7. The sample size for the training set:

  • The document does not provide any information on the sample size used for the training set of the algorithms. It focuses solely on the validation and verification performed post-development.

8. How the ground truth for the training set was established:

  • Since no information on the training set or its sample size is provided, there is also no information on how the ground truth for the training set was established.

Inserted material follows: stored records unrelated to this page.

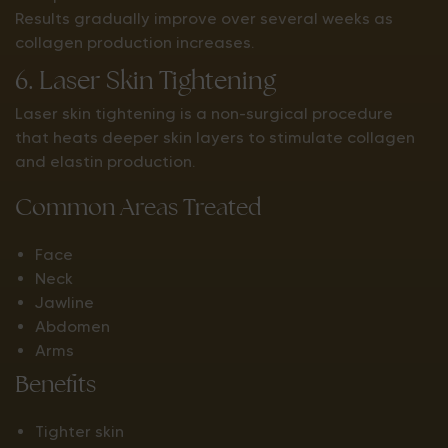
Results gradually improve over several weeks as
collagen production increases.
6. Laser Skin Tightening
Laser skin tightening is a non-surgical procedure
that heats deeper skin layers to stimulate collagen
and elastin production.
Common Areas Treated
Face
Neck
Jawline
Abdomen
Arms
Benefits
Tighter skin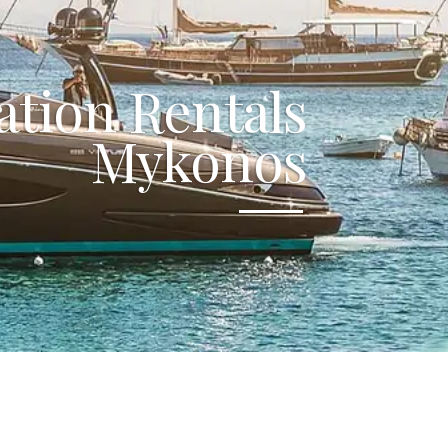
ation Rentals
Mykonos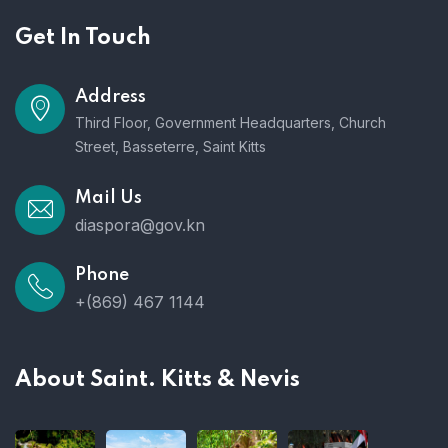
Get In Touch
Address
Third Floor, Government Headquarters, Church
Street, Basseterre, Saint Kitts
Mail Us
diaspora@gov.kn
Phone
+(869) 467 1144
About Saint. Kitts & Nevis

§ 892.2050 Medical image management and processing system.

(a)
Identification. A medical image management and processing system is a device that provides one or more capabilities relating to the review and digital processing of medical images for the purposes of interpretation by a trained practitioner of disease detection, diagnosis, or patient management. The software components may provide advanced or complex image processing functions for image manipulation, enhancement, or quantification that are intended for use in the interpretation and analysis of medical images. Advanced image manipulation functions may include image segmentation, multimodality image registration, or 3D visualization. Complex quantitative functions may include semi-automated measurements or time-series measurements.(b)
Classification. Class II (special controls; voluntary standards—Digital Imaging and Communications in Medicine (DICOM) Std., Joint Photographic Experts Group (JPEG) Std., Society of Motion Picture and Television Engineers (SMPTE) Test Pattern).